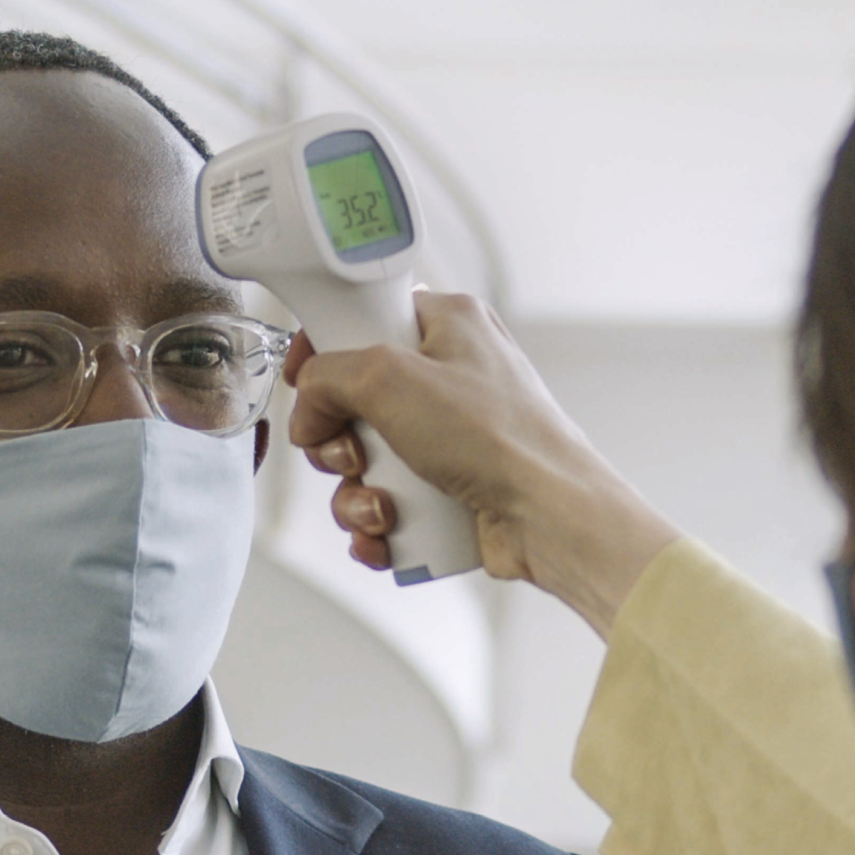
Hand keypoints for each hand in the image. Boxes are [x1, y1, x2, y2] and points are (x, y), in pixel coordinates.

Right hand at [285, 291, 681, 635]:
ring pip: (366, 463)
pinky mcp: (449, 489)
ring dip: (355, 494)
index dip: (324, 354)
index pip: (362, 320)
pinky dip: (376, 525)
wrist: (549, 516)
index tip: (305, 384)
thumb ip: (330, 376)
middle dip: (339, 442)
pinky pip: (387, 504)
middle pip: (353, 403)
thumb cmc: (499, 438)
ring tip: (381, 507)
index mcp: (446, 326)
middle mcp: (449, 378)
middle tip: (355, 455)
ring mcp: (450, 438)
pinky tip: (385, 534)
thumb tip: (310, 404)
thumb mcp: (391, 379)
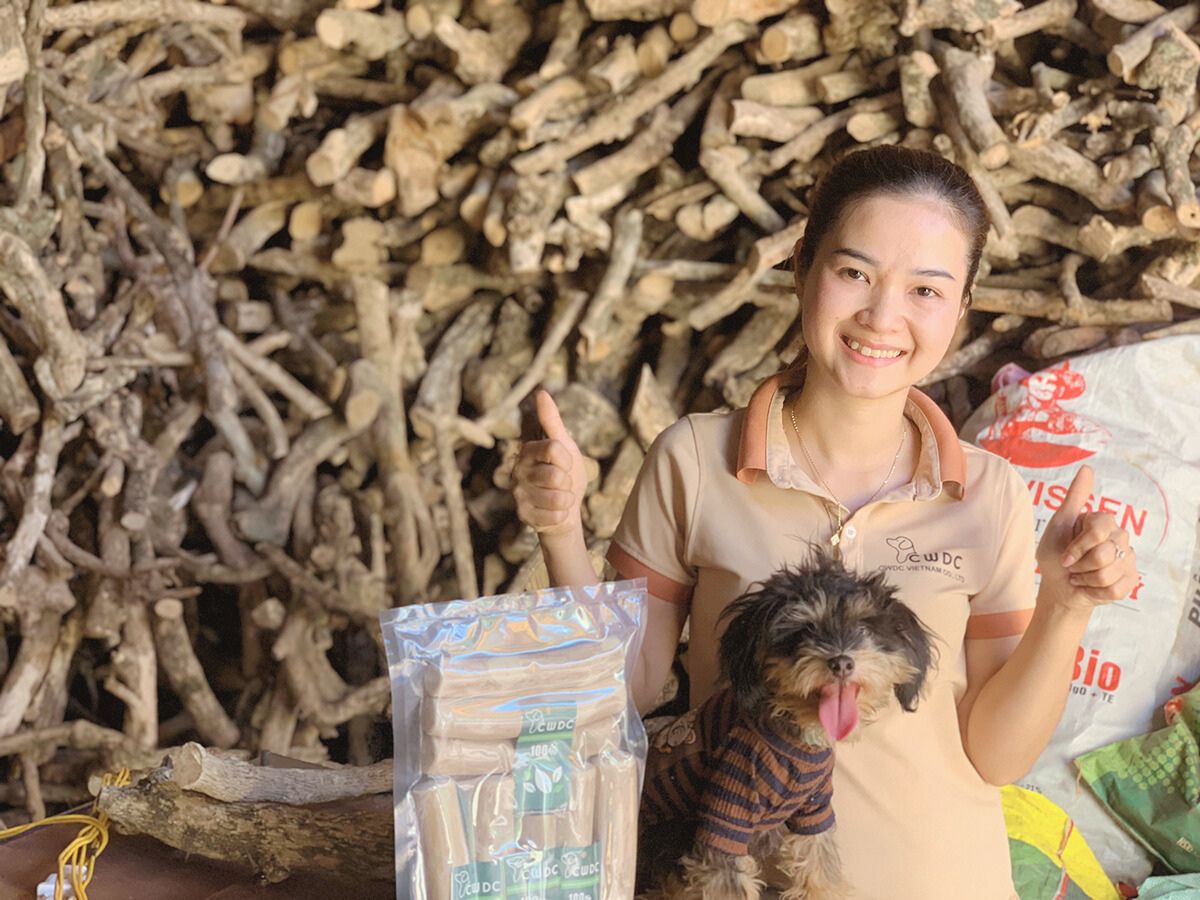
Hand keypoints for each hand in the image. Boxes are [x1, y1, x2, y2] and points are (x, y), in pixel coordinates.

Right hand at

_What the task requires_
All lines from the one with "ring tip: (381, 507)" through the end of the records above must be reproduced exactly, both ends included, and the pictures must be left out.

_Answer to this task_
ring tip: (381, 507)
index mcp: (446, 326)
middle mcp: (449, 378)
middle tip: (355, 455)
ring mcp: (450, 438)
pinky tip: (385, 534)
thumb tip: (310, 404)
thumb mcp: (391, 379)
Hand keypoints for each hand in the image. Boxes are [x1, y1, x2, y2] and points are (x, y), in pixel coordinates.

Right hand at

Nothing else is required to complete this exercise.